Jenius Bank, a digital bank division of Sumitomo Mitsui Banking Corp., is closing, according to several now-former employees.
Jenius has not made an official announcement, and representatives for SMBC had no comment. But several Jenius employees posted on LinkedIn on Thursday and Friday that they were now “open to work” and others associated with the bank posted about “tough” news they’d received from Jenius employees.
Additionally, Jenius’ X account was deleted Friday, and its LinkedIn page was wiped of all posts.
Two former employees confirmed the layoffs and that Takeshi Okamoto, chair and CEO of Jenius’ legal entity SMBC Manubank, informed them in a virtual all-hands meeting Thursday that Jenius would be shutting down.
During the roughly 10-minute meeting, Okamoto and at least one other company representative informed employees about an email they would receive at their personal account if they were being let go, or their work email if they were staying on as part of a transition team.
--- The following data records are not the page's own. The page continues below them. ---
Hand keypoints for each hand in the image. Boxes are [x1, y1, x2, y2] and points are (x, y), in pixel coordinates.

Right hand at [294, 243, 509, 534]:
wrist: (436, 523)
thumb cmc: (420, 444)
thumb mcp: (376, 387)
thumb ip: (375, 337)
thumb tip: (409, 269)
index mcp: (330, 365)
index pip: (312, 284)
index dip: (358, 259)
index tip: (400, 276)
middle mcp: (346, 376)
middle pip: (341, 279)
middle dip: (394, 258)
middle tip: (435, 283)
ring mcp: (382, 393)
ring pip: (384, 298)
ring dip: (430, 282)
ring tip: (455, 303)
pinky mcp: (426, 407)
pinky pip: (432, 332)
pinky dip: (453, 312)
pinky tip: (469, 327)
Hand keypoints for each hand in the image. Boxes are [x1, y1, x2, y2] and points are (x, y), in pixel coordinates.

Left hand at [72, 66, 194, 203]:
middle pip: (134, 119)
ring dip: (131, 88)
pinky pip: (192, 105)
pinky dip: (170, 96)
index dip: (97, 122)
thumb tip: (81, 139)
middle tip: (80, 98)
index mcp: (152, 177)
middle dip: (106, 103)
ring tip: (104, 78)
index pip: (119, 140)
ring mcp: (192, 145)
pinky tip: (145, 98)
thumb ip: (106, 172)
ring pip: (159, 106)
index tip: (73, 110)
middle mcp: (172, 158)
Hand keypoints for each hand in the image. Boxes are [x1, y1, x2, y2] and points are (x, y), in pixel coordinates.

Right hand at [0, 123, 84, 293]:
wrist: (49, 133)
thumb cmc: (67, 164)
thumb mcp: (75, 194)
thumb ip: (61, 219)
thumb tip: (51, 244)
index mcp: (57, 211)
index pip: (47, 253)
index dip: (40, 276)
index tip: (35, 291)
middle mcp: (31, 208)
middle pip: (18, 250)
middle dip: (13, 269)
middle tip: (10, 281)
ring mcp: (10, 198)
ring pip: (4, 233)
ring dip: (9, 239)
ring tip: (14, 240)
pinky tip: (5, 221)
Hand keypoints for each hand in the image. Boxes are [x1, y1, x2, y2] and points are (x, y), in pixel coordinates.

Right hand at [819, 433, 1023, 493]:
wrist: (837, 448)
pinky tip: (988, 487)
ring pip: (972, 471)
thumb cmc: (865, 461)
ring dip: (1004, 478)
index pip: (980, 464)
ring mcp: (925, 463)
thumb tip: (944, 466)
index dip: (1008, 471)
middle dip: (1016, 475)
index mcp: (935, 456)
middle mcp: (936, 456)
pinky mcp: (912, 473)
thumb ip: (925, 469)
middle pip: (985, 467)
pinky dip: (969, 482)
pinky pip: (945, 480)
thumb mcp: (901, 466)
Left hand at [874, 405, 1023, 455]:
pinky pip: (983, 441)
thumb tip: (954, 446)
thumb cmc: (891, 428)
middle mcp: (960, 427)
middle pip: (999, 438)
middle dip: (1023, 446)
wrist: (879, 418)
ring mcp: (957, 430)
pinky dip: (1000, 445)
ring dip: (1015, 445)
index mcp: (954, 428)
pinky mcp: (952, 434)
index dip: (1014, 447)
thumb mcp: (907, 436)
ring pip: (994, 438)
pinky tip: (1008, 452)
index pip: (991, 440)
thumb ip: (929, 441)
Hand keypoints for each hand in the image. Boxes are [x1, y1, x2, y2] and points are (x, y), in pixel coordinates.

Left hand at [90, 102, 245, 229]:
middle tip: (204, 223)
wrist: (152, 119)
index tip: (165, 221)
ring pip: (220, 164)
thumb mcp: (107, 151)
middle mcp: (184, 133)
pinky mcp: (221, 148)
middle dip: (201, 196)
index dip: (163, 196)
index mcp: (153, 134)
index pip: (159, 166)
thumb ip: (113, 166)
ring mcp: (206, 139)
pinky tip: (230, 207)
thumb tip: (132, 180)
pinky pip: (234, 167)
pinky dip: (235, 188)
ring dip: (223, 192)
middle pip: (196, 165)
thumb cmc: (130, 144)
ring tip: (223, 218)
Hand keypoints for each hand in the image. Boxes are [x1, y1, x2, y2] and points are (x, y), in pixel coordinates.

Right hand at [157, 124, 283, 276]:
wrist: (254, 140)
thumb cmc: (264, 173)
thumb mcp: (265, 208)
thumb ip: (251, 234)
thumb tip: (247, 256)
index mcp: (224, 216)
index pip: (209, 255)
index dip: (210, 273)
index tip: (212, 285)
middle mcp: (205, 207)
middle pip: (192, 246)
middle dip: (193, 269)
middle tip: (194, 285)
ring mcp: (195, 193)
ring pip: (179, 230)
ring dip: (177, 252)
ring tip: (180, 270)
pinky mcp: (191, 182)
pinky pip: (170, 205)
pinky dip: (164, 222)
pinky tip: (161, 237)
One employee, who spoke on the condition of anonymity, said she was in a meeting with her team afterward discussing potential next steps when she was kicked off and locked out of her Microsoft Teams and Outlook programs.
A second employee, who also spoke on the condition of anonymity, said he lost access to his work programs two minutes after the all-hands meeting ended.
Okamoto told employees that Jenius was closing down in part due to “market performance,” one employee said, adding that the digital bank wasn’t yet profitable and wouldn’t be as profitable as quickly as its parent company wanted.
When asked if she had had concerns about company operations, an employee said while there were “lots of people who were working very hard and doing great at their jobs, [the] larger tone at Jenius was ‘over promise, under deliver.’ They just never got it right, to be quite honest,” she said.
“We all thought that the all-hands would be a trimming-the-fat kind of call,” she said, “because we assumed [the bank] had not been hitting targets.”
One of the employees who spoke with Banking Dive was hired less than six months ago, and said he felt like he was “sold a lie” to join Jenius.
“Saying it planned to double its current workforce in the next couple of years, and [having] all these big new products it was working on, I was convinced to leave a stable job to come here, with backing from one of the biggest banks in the world … to four months later, pushing me out the door along with tons of other people who recently got hired,” he said.
“It's crazy to me that you can go from mass hiring to, ‘yeah, never mind, we're not doing this anymore,’” he said. “It's not like they're like a small startup.”
An outside customer service representative for Jenius said via telephone Friday morning that the bank was not closing down, and that she didn’t know why employees would be indicating otherwise.
Jenius has not publicly announced anything related to its alleged closure as of press time.